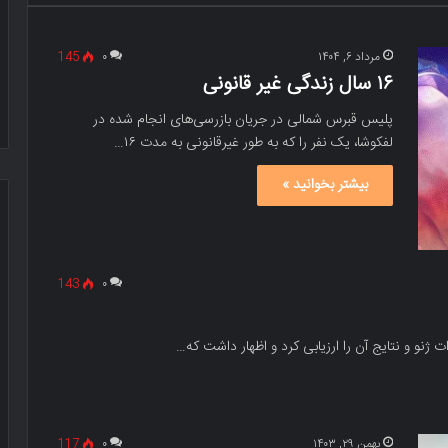
مرداد ۶, ۱۴۰۴
۰
145
۱۶ سال زندگی غیر قانونی
پلیس قبرس شمالی در جریان بازرسی‌های انجام شده در
لفکوشا، یک نفر را که به طور غیرقانونی به مدت ۱۶…
بیشتر بخوانید »
143
۰
نو و نتایج آن را ارزیابی کرد و اظهار داشت که…
بهمن ۲۹, ۱۴۰۳
۰
117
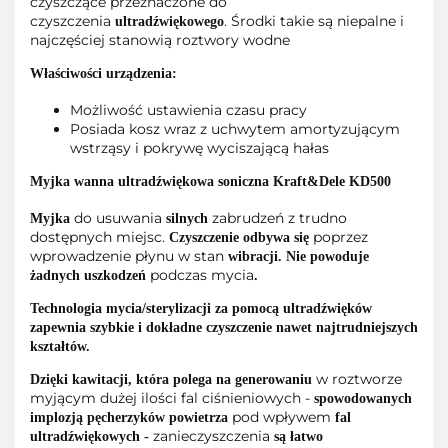
czyszczące przeznaczone do
czyszczenia
. Środki takie są niepalne i
ultradźwiękowego
najczęściej stanowią roztwory wodne
Właściwości urządzenia:
Możliwość ustawienia czasu pracy
Posiada kosz wraz z uchwytem amortyzującym
wstrząsy i pokrywę wyciszającą hałas
Myjka wanna ultradźwiękowa soniczna Kraft&Dele KD500
do usuwania
zabrudzeń z trudno
Myjka
silnych
dostępnych miejsc.
poprzez
Czyszczenie odbywa się
wprowadzenie płynu w stan
wibracji. Nie powoduje
podczas mycia
żadnych uszkodzeń
.
Technologia mycia/sterylizacji za pomocą ultradźwięków
zapewnia szybkie i dokładne czyszczenie nawet najtrudniejszych
kształtów.
w roztworze
Dzięki kawitacji, która polega na generowaniu
myjącym dużej ilości fal ciśnieniowych -
spowodowanych
pod wpływem
implozją pęcherzyków powietrza
fal
zanieczyszczenia
ultradźwiękowych -
są łatwo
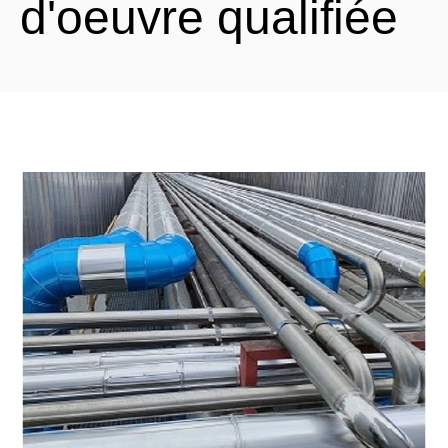
d'oeuvre qualifiée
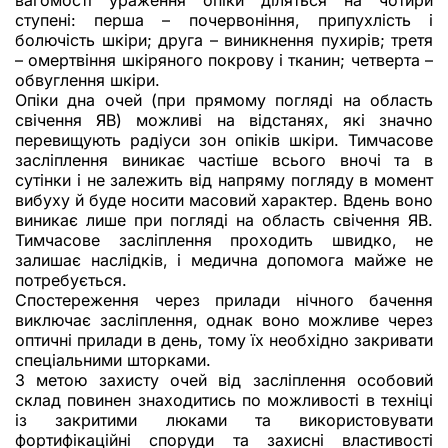
вагомості ураження опіки діляться на чотири
ступені: перша – почервоніння, припухлість і
болючість шкіри; друга – виникнення пухирів; третя
– омертвіння шкіряного покрову і тканин; четверта –
обвуглення шкіри.
Опіки дна очей (при прямому погляді на область
свічення ЯВ) можливі на відстанях, які значно
перевищують радіуси зон опіків шкіри. Тимчасове
засліплення виникає частіше всього вночі та в
сутінки і не залежить від напряму погляду в момент
вибуху й буде носити масовий характер. Вдень воно
виникає лише при погляді на область свічення ЯВ.
Тимчасове засліплення проходить швидко, не
залишає наслідків, і медична допомога майже не
потребується.
Спостереження через прилади нічного бачення
виключає засліплення, однак воно можливе через
оптичні прилади в день, тому їх необхідно закривати
спеціальними шторками.
З метою захисту очей від засліплення особовий
склад повинен знаходитись по можливості в техніці
із закритими люками та використовувати
фортифікаційні споруди та захисні властивості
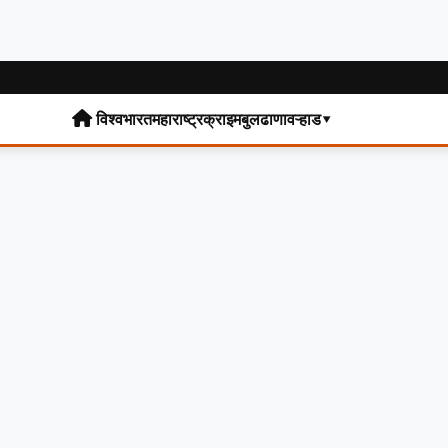
विश्व
भारत
महाराष्ट्र
क्राइम
बुलढाणा
वऱ्हाड▾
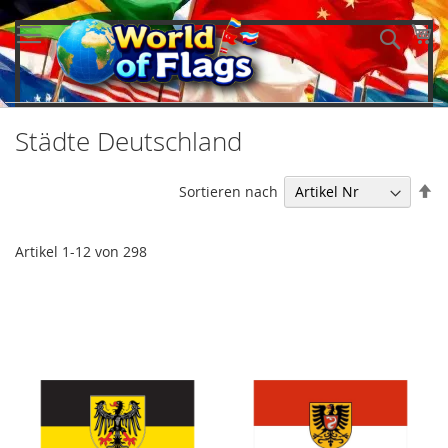
Direkt
zum
Me
Such
Inhalt
Städte Deutschland
In
Sortieren nach
ab
Re
Artikel
1
-
12
von
298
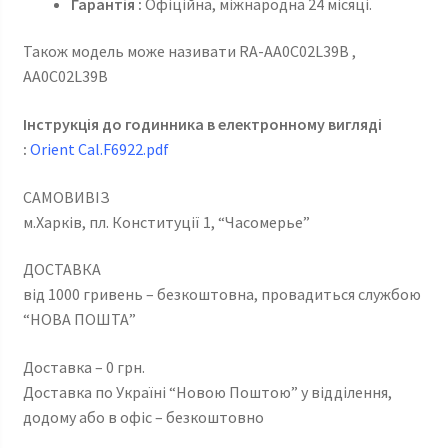
Гарантія :
Офіційна, міжнародна 24 місяці.
Також модель може називати RA-AA0C02L39B ,
AA0C02L39B
Інструкція до годинника в електронному вигляді
:
Orient Cal.F6922.pdf
САМОВИВІЗ
м.Харків, пл. Конституції 1, “Часомерье”
ДОСТАВКА
від 1000 гривень – безкоштовна, провадиться службою
“НОВА ПОШТА”
Доставка – 0 грн.
Доставка по Україні “Новою Поштою” у відділення,
додому або в офіс – безкоштовно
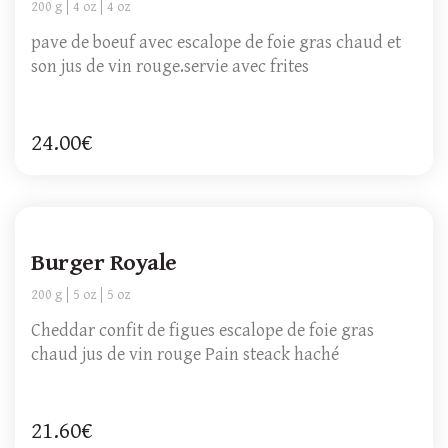
200 g
4 oz
4 oz
pave de boeuf avec escalope de foie gras chaud et
son jus de vin rouge.servie avec frites
24.00€
Burger Royale
200 g
5 oz
5 oz
Cheddar confit de figues escalope de foie gras
chaud jus de vin rouge Pain steack haché
21.60€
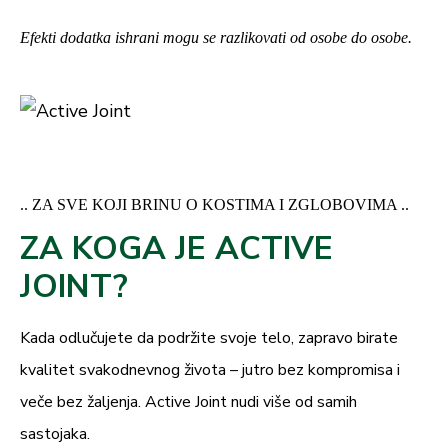
Efekti dodatka ishrani mogu se razlikovati od osobe do osobe.
.. ZA SVE KOJI BRINU O KOSTIMA I ZGLOBOVIMA ..
ZA KOGA JE ACTIVE
JOINT?
Kada odlučujete da podržite svoje telo, zapravo birate
kvalitet svakodnevnog života – jutro bez kompromisa i
veče bez žaljenja. Active Joint nudi više od samih
sastojaka.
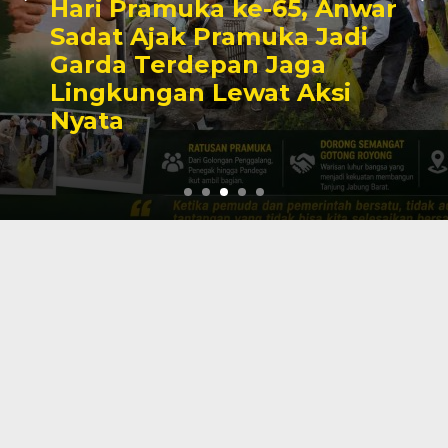
Hari Pramuka ke-65, Anwar
Sadat Ajak Pramuka Jadi
Garda Terdepan Jaga
Lingkungan Lewat Aksi
Nyata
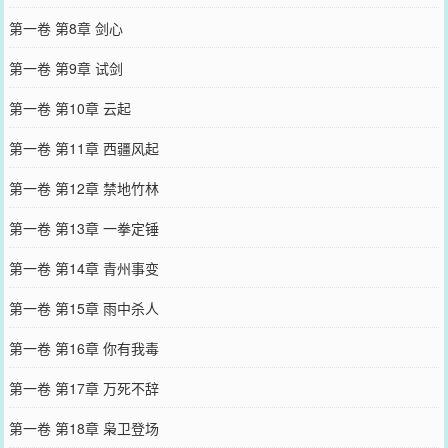
第一卷 第8章 剑心
第一卷 第9章 试剑
第一卷 第10章 云起
第一卷 第11章 西疆风起
第一卷 第12章 禁地竹林
第一卷 第13章 一拳定锤
第一卷 第14章 青州事变
第一卷 第15章 雨中杀人
第一卷 第16章 你有我毒
第一卷 第17章 万死不辞
第一卷 第18章 枭卫登场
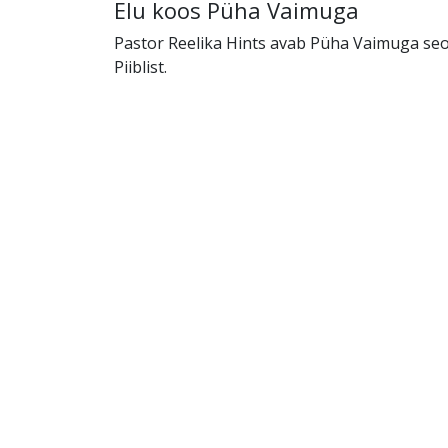
Elu koos Püha Vaimuga
Pastor Reelika Hints avab Püha Vaimuga se
Piiblist.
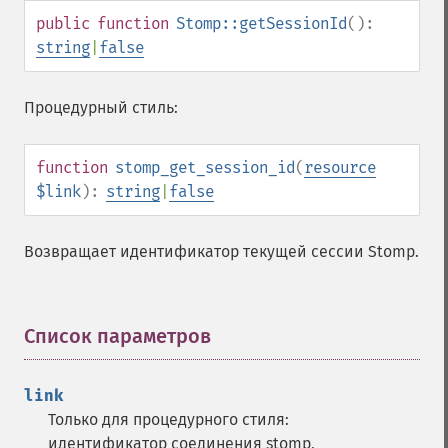
public
function
Stomp::getSessionId
():
string
|
false
Процедурный стиль:
function
stomp_get_session_id
(
resource
$link
):
string
|
false
Возвращает идентификатор текущей сессии Stomp.
Список параметров
¶
link
Только для процедурного стиля:
идентификатор соединения stomp,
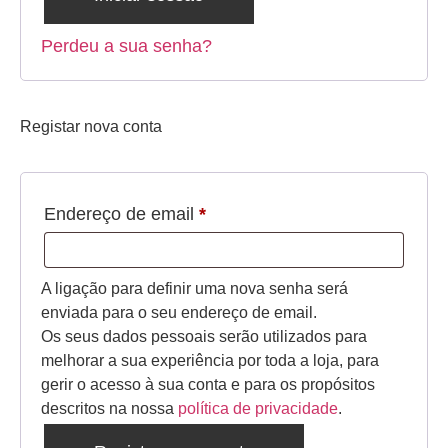
Perdeu a sua senha?
Registar nova conta
Endereço de email
*
A ligação para definir uma nova senha será
enviada para o seu endereço de email.
Os seus dados pessoais serão utilizados para
melhorar a sua experiência por toda a loja, para
gerir o acesso à sua conta e para os propósitos
descritos na nossa
política de privacidade
.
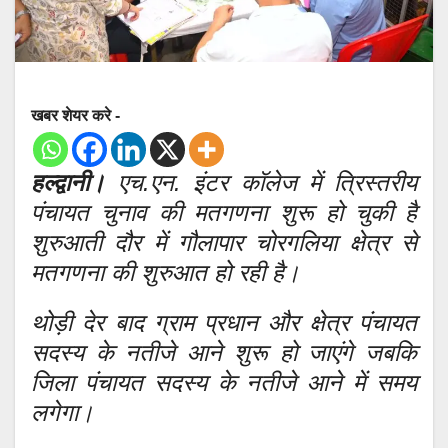
खबर शेयर करे -
हल्द्वानी।
एच.एन. इंटर कॉलेज में त्रिस्तरीय
पंचायत चुनाव की मतगणना शुरू हो चुकी है
शुरुआती दौर में गौलापार चोरगलिया क्षेत्र से
मतगणना की शुरुआत हो रही है।
थोड़ी देर बाद ग्राम प्रधान और क्षेत्र पंचायत
सदस्य के नतीजे आने शुरू हो जाएंगे जबकि
जिला पंचायत सदस्य के नतीजे आने में समय
लगेगा।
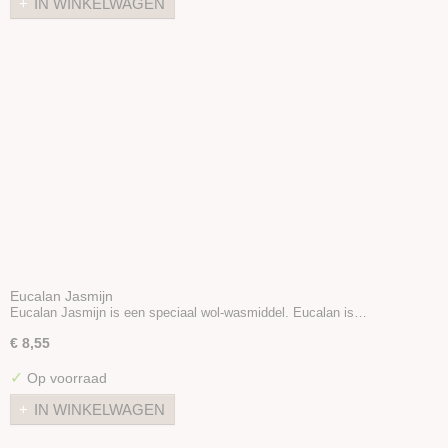
IN WINKELWAGEN
Eucalan Jasmijn
Eucalan Jasmijn is een speciaal wol-wasmiddel. Eucalan is…
€ 8,55
✓
Op voorraad
IN WINKELWAGEN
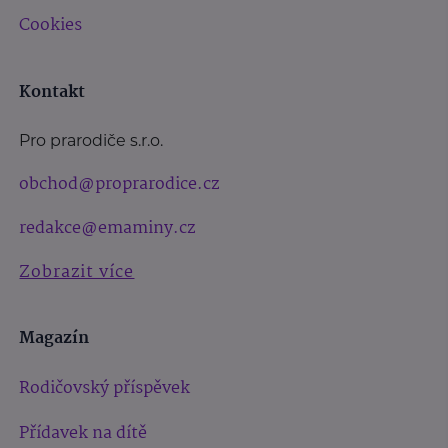
Cookies
Kontakt
Pro prarodiče s.r.o.
obchod@proprarodice.cz
redakce@emaminy.cz
Zobrazit více
Magazín
Rodičovský příspěvek
Přídavek na dítě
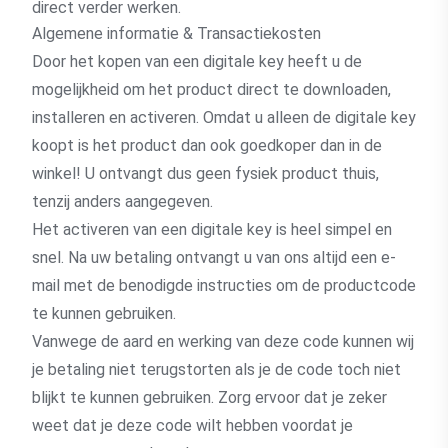
direct verder werken.
Algemene informatie & Transactiekosten
Door het kopen van een digitale key heeft u de
mogelijkheid om het product direct te downloaden,
installeren en activeren. Omdat u alleen de digitale key
koopt is het product dan ook goedkoper dan in de
winkel! U ontvangt dus geen fysiek product thuis,
tenzij anders aangegeven.
Het activeren van een digitale key is heel simpel en
snel. Na uw betaling ontvangt u van ons altijd een e-
mail met de benodigde instructies om de productcode
te kunnen gebruiken.
Vanwege de aard en werking van deze code kunnen wij
je betaling niet terugstorten als je de code toch niet
blijkt te kunnen gebruiken. Zorg ervoor dat je zeker
weet dat je deze code wilt hebben voordat je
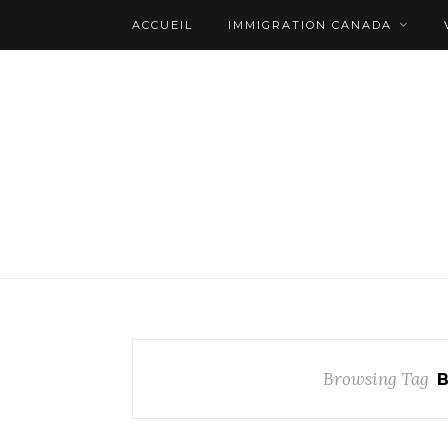
ACCUEIL
IMMIGRATION CANADA
Browsing Tag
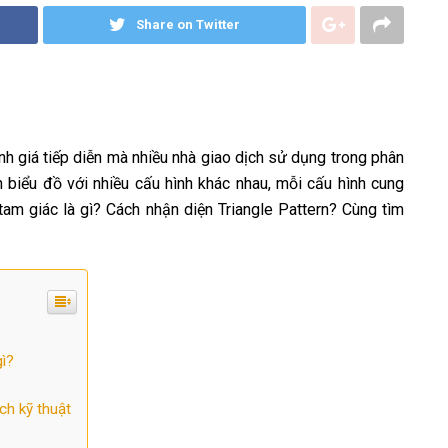
Share on Twitter
nh giá tiếp diễn mà nhiều nhà giao dịch sử dụng trong phân
ên biểu đồ với nhiều cấu hình khác nhau, mỗi cấu hình cung
tam giác là gì? Cách nhận diện Triangle Pattern? Cùng tìm
gì?
ch kỹ thuật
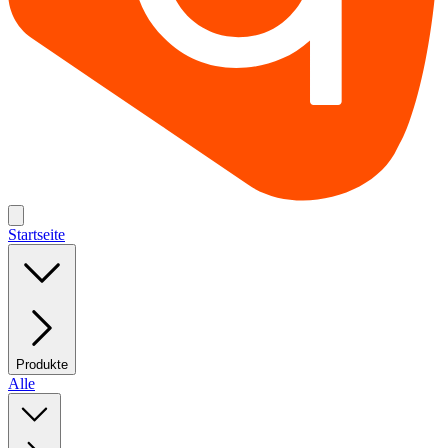
Startseite
Produkte
Alle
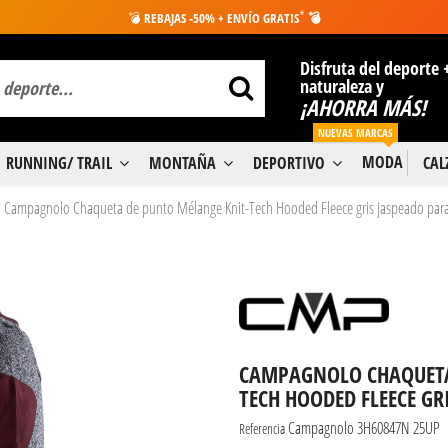
*
💣
REBAJAS -50% + ENVÍO GRATIS
💣
Disfruta del deporte 
naturaleza y
¡AHORRA MÁS!
NUEVAS MARCAS
MODA
RUNNING/ TRAIL
MONTAÑA
DEPORTIVO
CA
Campagnolo Chaqueta de punto Mélange Knit-Tech Hooded Fleece gris jaspeado par
CAMPAGNOLO CHAQUETA
TECH HOODED FLEECE GR
Campagnolo 3H60847N 25UP
Referencia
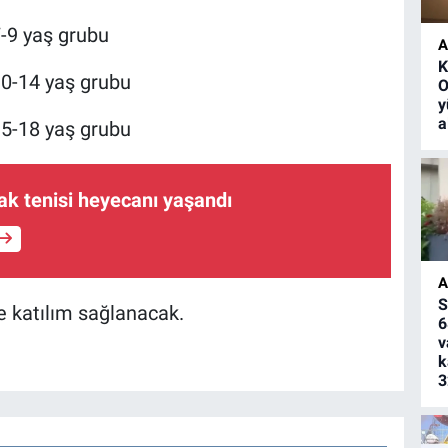
7-9 yaş grubu
A
K
10-14 yaş grubu
O
y
a
15-18 yaş grubu
k tenisi heyecanı yaşandı
A
S
e katılım sağlanacak.
6
v
k
3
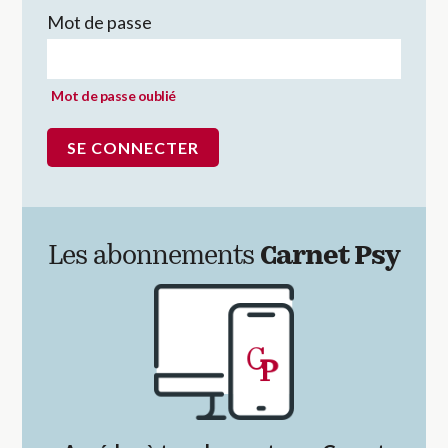
Mot de passe
Mot de passe oublié
Les abonnements
Carnet Psy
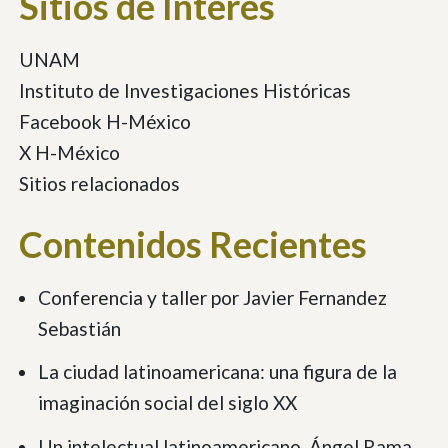
Sitios de Interés
UNAM
Instituto de Investigaciones Históricas
Facebook H-México
X H-México
Sitios relacionados
Contenidos Recientes
Conferencia y taller por Javier Fernandez
Sebastián
La ciudad latinoamericana: una figura de la
imaginación social del siglo XX
Un intelectual latinoamericano. Ángel Rama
##########
Activity
Count the lines in the records that contain the word "виникає", matching case exactly, and give only that number.

Answer box
2